Reading text:
= Beginning of Section =
About the same time the final settlement of Asia was accomplished. The consul Manlius carried out an extensive expedition through the territory of the Galatians and reduced them to complete submission (189). The fact that Manlius acquired a staggering amount of booty and money by systematic extortion and warfare, and that the final defeat of the barbarians in their mountain strongholds of the Phrygian plateau involved great loss of life, tends to obliterate the real value of this achievement. It appears an act of wanton imperialism instead of a necessary piece of police work. The barbarians were a continual menace to the Greek and native communities of Asia Minor and only their complete submission would secure lasting peace, for the small army of Eumenes could hardly be expected to hold them back. The harsh and avaricious conduct of Manlius, who fought the barbarians with their own weapons, had turned a wise plan, well suited to Rome’s protectorate mission, into a shameful blot on her good name.

In the spring of 188 Manlius joined the ten senatorial commissioners at Apamea and the final treaty was signed and honoured by Antiochus. As laid down by the terms, the king was confined to Syria. A great part of the territory ceded by Antiochus was divided between Eumenes and the Rhodians, with the river Maeander as the boundary between; the continental possessions
of Rhodes were thus quadrupled, and the kingdom of Pergamum embraced more territory than the Italian federation including Sicily. The status of the Greek towns of the western seaboard proved a thorny question. Eumenes, the former champion of their liberty, now claimed sovereignty over them, but the Rhodians in jealousy urged their liberation, which had in fact been promised by the Scipios to those cities which surrendered. It was decided that cities previously subject to Antiochus were to be free (
liberae et immunes
), but those which had been tributary to Attalus and those which had opposed or seceded from the Romans during the war were to pay tribute to Eumenes; many individual exceptions were made. But since the liberated towns formed a barrier between Eumenes and the sea the king did not hesitate to claim Pamphylia, alleging that it was ‘on this side Taurus’, although he had been granted Telmessus, an enclave in Rhodian territory. Since the exact frontier was doubtful the Senate granted him western Pamphylia.
= End of Section =
Task item A: Copy the rows word for word, starting at the line with "A pesquisa de" and continuing through the last line of the rows, with both ends included.

Recorded data:
= Beginning of Section =
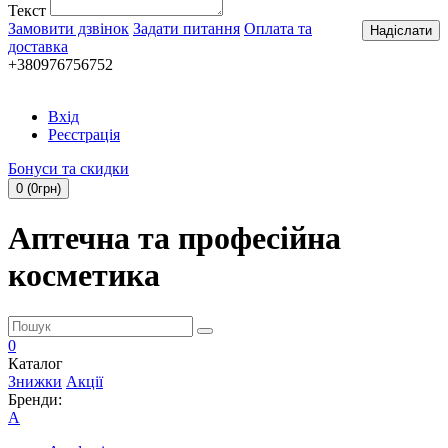
Текст
Замовити дзвінок
Задати питання
Оплата та
Надіслати
доставка
+380976756752
Вхід
Реєстрація
Бонуси та скидки
0 (0грн)
Аптечна та професійна
косметика
0
Каталог
Знижки
Акції
Бренди:
A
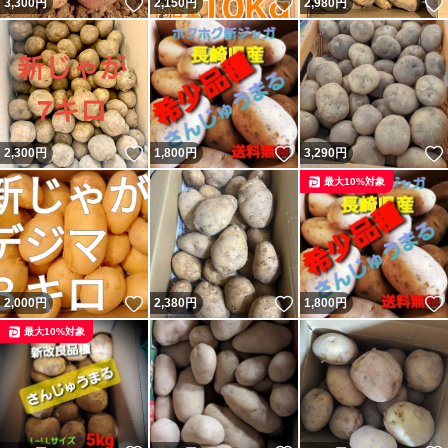
いいね！
いいね！
3,300
円
2,150
円
2,980
円
いいね！
いいね！
2,300
円
1,800
円
3,290
円
最大10%対象
いいね！
いいね！
2,000
円
2,380
円
1,800
円
最大10%対象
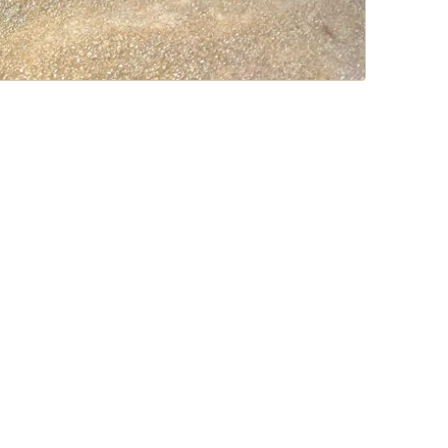
Basalt-Rasenkanten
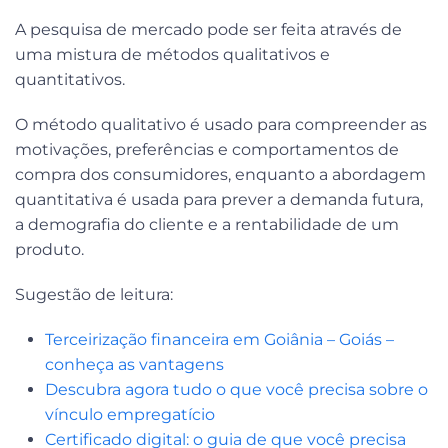
A pesquisa de mercado pode ser feita através de
uma mistura de métodos qualitativos e
quantitativos.
O método qualitativo é usado para compreender as
motivações, preferências e comportamentos de
compra dos consumidores, enquanto a abordagem
quantitativa é usada para prever a demanda futura,
a demografia do cliente e a rentabilidade de um
produto.
Sugestão de leitura:
Terceirização financeira em Goiânia – Goiás –
conheça as vantagens
Descubra agora tudo o que você precisa sobre o
vínculo empregatício
Certificado digital: o guia de que você precisa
= End of Section =
Task item B:
Answer these questions from the text on the settlement of Asia:
(i) In what year did Manlius reduce the Galatians to complete submission?
(ii) Which river served as the boundary between the territory given to Eumenes and that given to the Rhodians?
(iii) Which part of Pamphylia did the Senate grant to Eumenes?

Response box A:
A pesquisa de mercado pode ser feita através de
uma mistura de métodos qualitativos e
quantitativos.
O método qualitativo é usado para compreender as
motivações, preferências e comportamentos de
compra dos consumidores, enquanto a abordagem
quantitativa é usada para prever a demanda futura,
a demografia do cliente e a rentabilidade de um
produto.
Sugestão de leitura:
Terceirização financeira em Goiânia – Goiás –
conheça as vantagens
Descubra agora tudo o que você precisa sobre o
vínculo empregatício
Certificado digital: o guia de que você precisa

Response box B:
(i) 189
(ii) The Maeander
(iii) Western Pamphylia